Test Article 3: Downturn cost state fewer jobs than thought
The recent recession was milder in Massachusetts than first thought, as the unemployment rate peaked at a much lower level and the state shed fewer jobs than reported previously, according to revised data released yesterday by the state Executive Office of Labor and Workforce Development.
The annual revisions were reported along with monthly employment figures, which showed the state’s jobless rate holding steady at 8.3 percent and employers adding 5,600 jobs in January. The US Labor Department revises state data each year as more information becomes available from employers and statistical agencies.
The state’s unemployment rate peaked in the recent recession at 8.8 percent in October 2009, instead of 9.5 percent in January 2010, according to revised data. The state also shed 24,000 fewer jobs during the downturn that stretched from the spring of 2008 to the summer of 2009. The state lost 143,000 jobs, or 4 percent of employment, compared with the initially reported 167,000, or 5 percent.
At the same time, the revisions showed that recovery in Massachusetts has been significantly weaker than thought, and more in line with the slow national rebound. Over the past year, the state added just 28,000 jobs, compared with initial estimates of about 45,000, according to the revisions.
“History has changed quite a bit. It now looks as if the recession was not as severe, it looks like we lost a lot fewer jobs during the recession,” said Northeastern University economics professor Alan Clayton-Matthews. “Over the year, our job growth in Massachusetts was roughly the same as it was nationwide, not stronger as it had been characterized.”
January marked the fourth consecutive month of employment gains for Massachusetts, another sign that the state’s job market continues to improve. Michael D. Goodman, an economic analyst and professor at the University of Massachusetts Dartmouth, said the nearly 6,000 jobs added in January were encouraging, particularly in the face of rising food and gas prices.
“We are growing; we appear to be adding jobs,” Goodman said. “We’re still below the number of jobs we had when we went into the recession, but there are areas of the economy where jobs were created.”

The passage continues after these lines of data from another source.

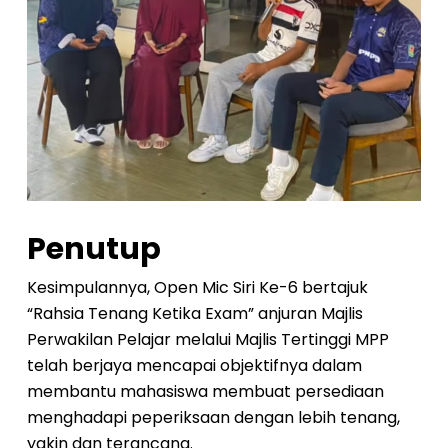
Penutup
Kesimpulannya, Open Mic Siri Ke-6 bertajuk
“Rahsia Tenang Ketika Exam” anjuran Majlis
Perwakilan Pelajar melalui Majlis Tertinggi MPP
telah berjaya mencapai objektifnya dalam
membantu mahasiswa membuat persediaan
menghadapi peperiksaan dengan lebih tenang,
yakin dan terancang.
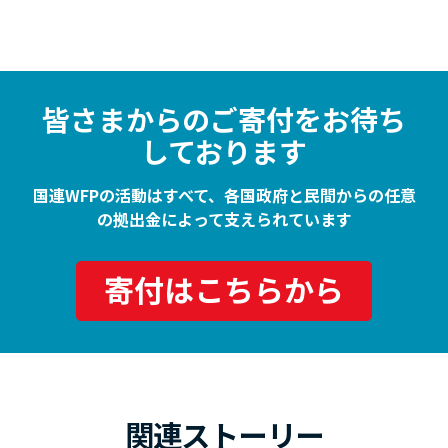
皆さまからのご寄付をお待ち
しております
国連WFPの活動はすべて、各国政府と民間からの任意
の拠出金によって支えられています
寄付はこちらから
関連ストーリー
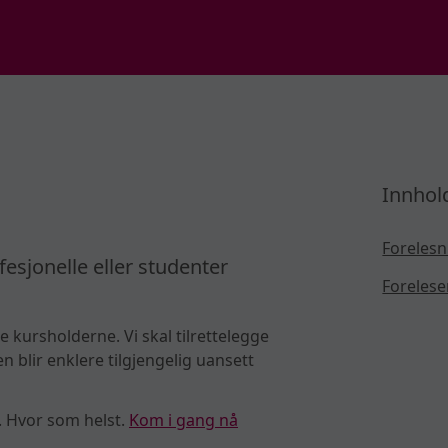
Innhol
Forelesn
fesjonelle eller studenter
Forelese
e kursholderne. Vi skal tilrettelegge
 blir enklere tilgjengelig uansett
. Hvor som helst.
Kom i gang nå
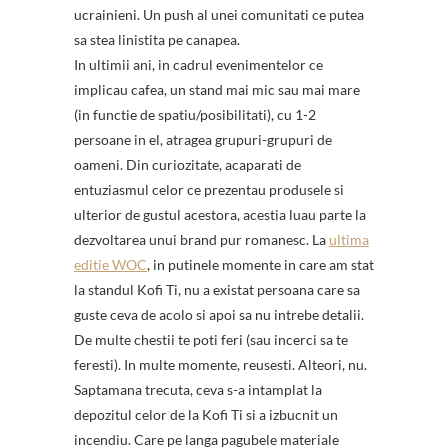
ucrainieni. Un push al unei comunitati ce putea
sa stea linistita pe canapea.
In ultimii ani, in cadrul evenimentelor ce
implicau cafea, un stand mai mic sau mai mare
(in functie de spatiu/posibilitati), cu 1-2
persoane in el, atragea grupuri-grupuri de
oameni. Din curiozitate, acaparati de
entuziasmul celor ce prezentau produsele si
ulterior de gustul acestora, acestia luau parte la
dezvoltarea unui brand pur romanesc. La
ultima
editie WOC
, in putinele momente in care am stat
la standul Kofi Ti, nu a existat persoana care sa
guste ceva de acolo si apoi sa nu intrebe detalii.
De multe chestii te poti feri (sau incerci sa te
feresti). In multe momente, reusesti. Alteori, nu.
Saptamana trecuta, ceva s-a intamplat la
depozitul celor de la Kofi Ti si a izbucnit un
incendiu. Care pe langa pagubele materiale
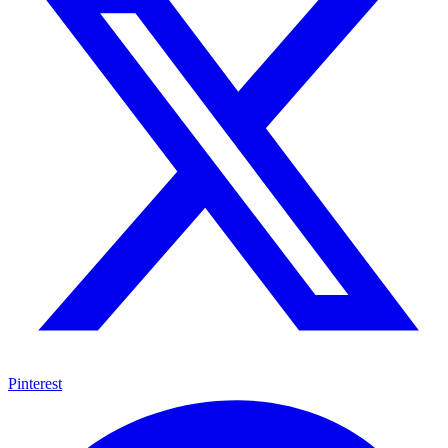
Pinterest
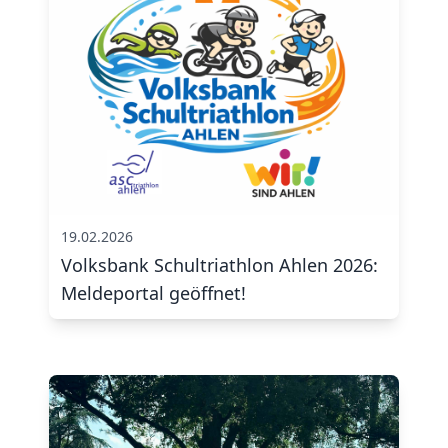
19.02.2026
Volksbank Schultriathlon Ahlen 2026:
Meldeportal geöffnet!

Also encouraging for the state is an improving national economy, which analysts say will help lift growth in Massachusetts. The national unemployment rate fell sharply in January, to 9 percent from 9.4 percent. Yesterday, the Labor Department said claims for unemployment benefits dropped to 368,000 in the week ended Feb. 26 to the lowest level in nearly three years.
The Labor Department reports national employment and unemployment figures for February today.
In Massachusetts, professional, scientific and business services sectors led job gains in January. The sector, which includes a variety of technology, research and technical firms added 6,700 jobs. Another technology-related sector, information, added 1,000 jobs in January.
Education and health services, the state’s largest employment sector, added 400 jobs in that month, and 10,600 over the year. Financial services gained 300 jobs in January.
Construction added 500 jobs in January. Over the year, however, construction employment is still down 2,300 jobs.
Leisure and hospitality, which includes restaurants and hotels, lost 600 jobs in January. Manufacturing lost 1,900, but has gained 900 over the past year.
This mix of job losses and gains shows that recovery remains uneven, giving people vastly different outlooks depending on the industries in which they work, Goodman said. High-tech workers may find abundant job opportunities or a seeming “feast,” Goodman said, while construction workers face a “famine.”
“It’s the reason why you can have what is undeniably an economic recovery,” he said, “even though large portions of the population are not seeing it, feeling it, or believing it.”